RECORD EXTRACTS.

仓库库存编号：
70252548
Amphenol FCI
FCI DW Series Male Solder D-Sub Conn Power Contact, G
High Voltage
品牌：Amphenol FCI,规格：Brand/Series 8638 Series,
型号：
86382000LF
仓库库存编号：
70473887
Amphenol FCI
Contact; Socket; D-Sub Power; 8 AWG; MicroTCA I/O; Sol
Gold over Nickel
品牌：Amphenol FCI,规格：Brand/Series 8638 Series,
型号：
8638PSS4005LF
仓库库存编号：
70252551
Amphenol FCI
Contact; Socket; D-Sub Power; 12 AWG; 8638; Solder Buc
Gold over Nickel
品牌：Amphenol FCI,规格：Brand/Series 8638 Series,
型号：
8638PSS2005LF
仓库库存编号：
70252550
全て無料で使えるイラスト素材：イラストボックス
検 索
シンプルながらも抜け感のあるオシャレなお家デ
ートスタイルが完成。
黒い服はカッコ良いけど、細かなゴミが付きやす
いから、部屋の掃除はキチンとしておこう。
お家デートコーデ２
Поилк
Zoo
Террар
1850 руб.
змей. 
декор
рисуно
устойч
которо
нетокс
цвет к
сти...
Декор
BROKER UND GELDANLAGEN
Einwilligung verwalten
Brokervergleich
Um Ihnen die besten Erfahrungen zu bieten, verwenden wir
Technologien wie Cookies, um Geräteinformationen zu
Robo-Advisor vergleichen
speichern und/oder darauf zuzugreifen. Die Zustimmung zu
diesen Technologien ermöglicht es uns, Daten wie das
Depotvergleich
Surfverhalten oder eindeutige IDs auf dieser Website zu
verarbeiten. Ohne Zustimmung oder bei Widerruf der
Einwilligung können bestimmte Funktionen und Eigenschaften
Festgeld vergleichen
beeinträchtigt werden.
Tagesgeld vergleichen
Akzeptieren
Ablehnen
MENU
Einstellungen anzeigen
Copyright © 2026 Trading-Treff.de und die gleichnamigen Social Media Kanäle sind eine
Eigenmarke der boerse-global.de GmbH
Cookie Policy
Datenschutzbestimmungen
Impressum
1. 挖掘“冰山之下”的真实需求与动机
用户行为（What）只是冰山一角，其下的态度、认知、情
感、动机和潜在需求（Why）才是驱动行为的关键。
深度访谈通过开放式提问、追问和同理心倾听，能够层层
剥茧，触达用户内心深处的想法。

TASK INSTRUCTIONS. Reproduce word for word the items from their first line through the line containing "Technologien wie Cookies, um", including that line.

ANSWER FOR THIS EXERCISE.
仓库库存编号：
70252548
Amphenol FCI
FCI DW Series Male Solder D-Sub Conn Power Contact, G
High Voltage
品牌：Amphenol FCI,规格：Brand/Series 8638 Series,
型号：
86382000LF
仓库库存编号：
70473887
Amphenol FCI
Contact; Socket; D-Sub Power; 8 AWG; MicroTCA I/O; Sol
Gold over Nickel
品牌：Amphenol FCI,规格：Brand/Series 8638 Series,
型号：
8638PSS4005LF
仓库库存编号：
70252551
Amphenol FCI
Contact; Socket; D-Sub Power; 12 AWG; 8638; Solder Buc
Gold over Nickel
品牌：Amphenol FCI,规格：Brand/Series 8638 Series,
型号：
8638PSS2005LF
仓库库存编号：
70252550
全て無料で使えるイラスト素材：イラストボックス
検 索
シンプルながらも抜け感のあるオシャレなお家デ
ートスタイルが完成。
黒い服はカッコ良いけど、細かなゴミが付きやす
いから、部屋の掃除はキチンとしておこう。
お家デートコーデ２
Поилк
Zoo
Террар
1850 руб.
змей. 
декор
рисуно
устойч
которо
нетокс
цвет к
сти...
Декор
BROKER UND GELDANLAGEN
Einwilligung verwalten
Brokervergleich
Um Ihnen die besten Erfahrungen zu bieten, verwenden wir
Technologien wie Cookies, um Geräteinformationen zu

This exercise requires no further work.